What was AK?

If you had travelled around Britain in the very early 1970s sampling beers from local brewers, you would have found several called AK. Fremlin’s of Faversham, then owned by Whitbread, made one. So did another Whitbread-owned former independent, Strong’s of Romsey, in Hampshire.

In Hertfordshire two brewers, McMullen’s of Hertford and Rayment’s of Furneux Pelham, also made beers called AK. These, and the Fremlin’s and Strong’s AKs were sold as light milds. In the Courage empire, the ex-Hole’s brewery at Newark in Nottinghamshire brewed an AK bitter, while the group’s Bristol brewery sold an AK that was a primed version of its George’s bitter, made for customers of the former Phillips brewery in Newport, Monmouthshire, which had closed in 1968.

At least three brewers also sold beers called KK: Greene King, which brewed a light mild under that name at the former Wells and Winch brewery in Biggleswade; Ind Coope, which made KK light mild at its Romford brewery; and Hardys and Hansons of Kimberley, Nottinghamshire, which sold a keg beer called KK.

What all these beers had in common was that they were light, in both colour and gravity, and also lightly hopped.
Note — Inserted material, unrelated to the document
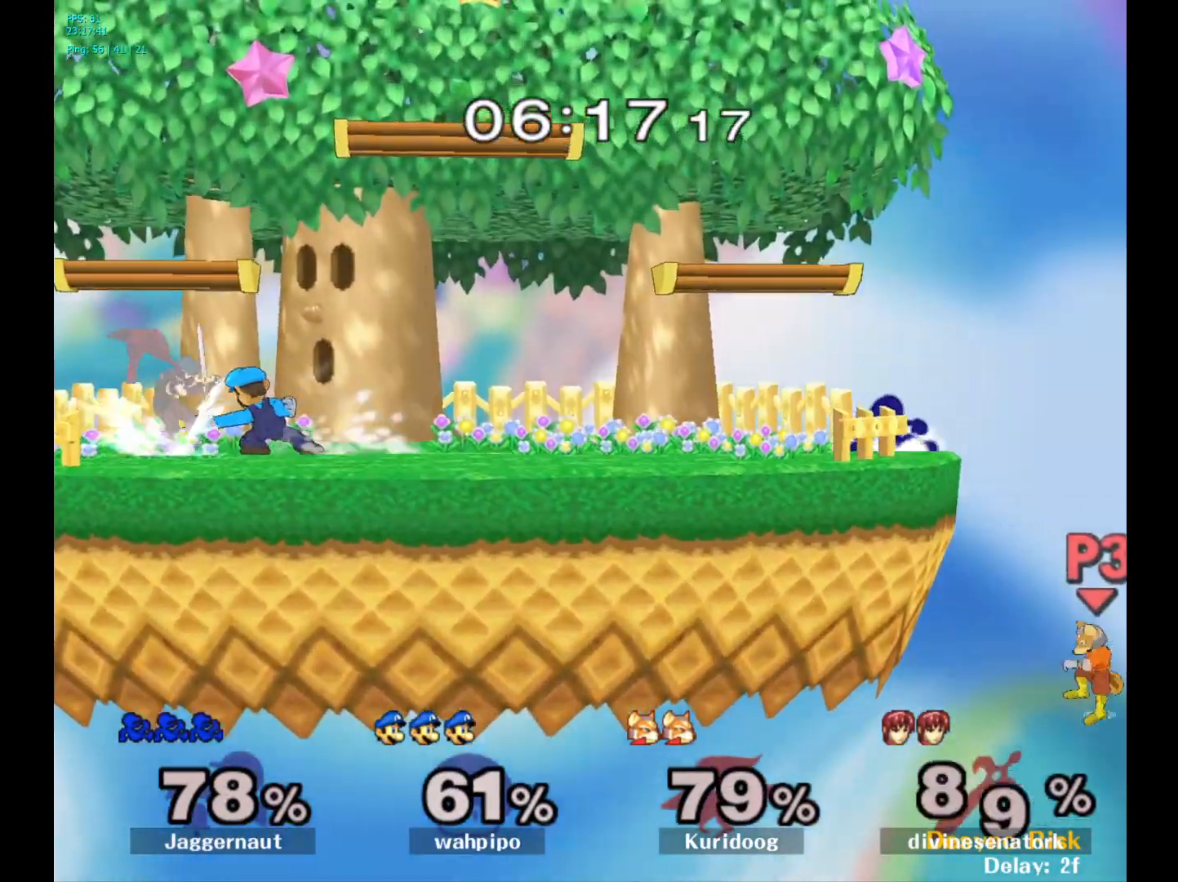
{"buttons": [], "left_stick": "right", "right_stick": "center", "events": [[17, "left_stick", "center"], [100, "Y", "down"], [150, "Y", "up"], [200, "left_stick", "right"], [333, "right_stick", "down"], [400, "right_stick", "center"]]}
Today only McMullen’s AK survives, and though it has risen in gravity since the early 1970s, from 1033 to 1037 or so, and is now described as a “bitter”, it is still comparatively light and lightly hopped (with WGV, Whitbread Goldings Variety).

So where did the name AK come from? In the First World War, Britons joked that AK stood for Asquith’s Knockout. Herbert Asquith was Prime Minister in 1914 when the tax on the standard barrel of beer hurtled up from seven shillings and ninepence to 23 shillings in order to help pay for fighting the Kaiser. Weaker beers paid less tax, of course, and AK was always weaker than standard bitters, leaving it a more affordable “knockout” than regular beers. (“Squiffy” Asquith was also notorious for being fond of his drink). Unfortunately, AK as a name for a type of beer is found at least as long ago as 1855, from the Stafford Brewery, when Asquith was only three years old.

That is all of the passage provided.